Antananarivo – L’immunité parlementaire du député Augustin Andriamananoro a été levée ce mardi 17 février 2026. Cette décision, annoncée par le Bureau permanent de l’Assemblée nationale, fait suite à une perquisition effectuée à son domicile pour « atteinte à la sûreté de l’État » et « acte de déstabilisation ».
La décision est tombée à l’issue d’une réunion décisive des membres du Bureau permanent. Le président de l’institution, Siteny Randrianasoloniaiko, a tenu à souligner la rigueur procédurale de cet acte, précisant qu’il a été posé « en stricte conformité avec la loi et dans le respect des règles en vigueur ». Cette étape juridique ouvre désormais la voie à une audition ou à des poursuites judiciaires plus approfondies contre l’élu.
Un pilier du mouvement Orange
Augustin Andriamananoro n’est pas un acteur secondaire de la scène politique malgache. Figure historique du mouvement TGV/MAPAR, il est considéré depuis plus d’une décennie comme l’un des alliés les plus proches et les plus influents du président Andry Rajoelina.
Informaticien de formation et entrepreneur dans le secteur des TIC, il a transformé son expertise technique en levier politique dès la période de la Transition, occupant alors le poste de ministre des Télécommunications. Son engagement au sein du MAPAR en a fait un stratège clé lors des différentes échéances électorales du régime.

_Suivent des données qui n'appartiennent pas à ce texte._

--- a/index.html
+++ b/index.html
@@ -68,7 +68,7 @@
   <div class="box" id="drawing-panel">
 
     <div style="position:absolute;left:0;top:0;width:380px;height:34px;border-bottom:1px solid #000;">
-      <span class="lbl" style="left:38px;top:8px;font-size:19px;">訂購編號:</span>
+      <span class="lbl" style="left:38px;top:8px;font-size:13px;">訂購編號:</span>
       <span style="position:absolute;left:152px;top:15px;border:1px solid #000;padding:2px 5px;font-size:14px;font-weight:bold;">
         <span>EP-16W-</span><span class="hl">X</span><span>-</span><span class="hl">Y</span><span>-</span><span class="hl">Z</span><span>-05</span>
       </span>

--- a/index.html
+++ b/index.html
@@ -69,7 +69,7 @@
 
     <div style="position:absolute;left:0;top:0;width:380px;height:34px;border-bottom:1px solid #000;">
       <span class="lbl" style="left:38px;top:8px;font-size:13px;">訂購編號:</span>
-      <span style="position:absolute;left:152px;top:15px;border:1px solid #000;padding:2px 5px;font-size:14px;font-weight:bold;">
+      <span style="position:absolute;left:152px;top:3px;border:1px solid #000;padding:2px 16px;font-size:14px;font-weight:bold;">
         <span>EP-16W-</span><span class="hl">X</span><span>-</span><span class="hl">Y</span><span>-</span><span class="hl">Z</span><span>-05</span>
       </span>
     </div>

Sa trajectoire est marquée par une présence quasi ininterrompue dans les hautes sphères du pouvoir :
- L’homme de confiance : En 2019, il est nommé Directeur général en charge des Projets présidentiels (DGPP), une fonction stratégique pour la mise en œuvre de la vision présidentielle.
- L’expérience ministérielle : Il a dirigé plusieurs portefeuilles, notamment le ministère des Ressources halieutiques et de la Pêche (2018-2019), avant de devenir ministre de la Communication et de la Culture en janvier 2024.
- L’ancrage parlementaire : Élu député du 1er arrondissement d’Antananarivo en mai 2024, il a accédé à la vice-présidence de l’Assemblée nationale en juillet 2024, fonction qu’il a exercée jusqu’à la dissolution du précédent bureau en octobre dernier.
Aujourd’hui, l’image de l’élu dynamique et influent est confrontée à la gravité des accusations qui pèsent sur lui. Si ses partisans dénoncent parfois une pression politique, les autorités, de leur côté, insistent sur la nécessité de l’enquête judiciaire pour préserver la stabilité du pays.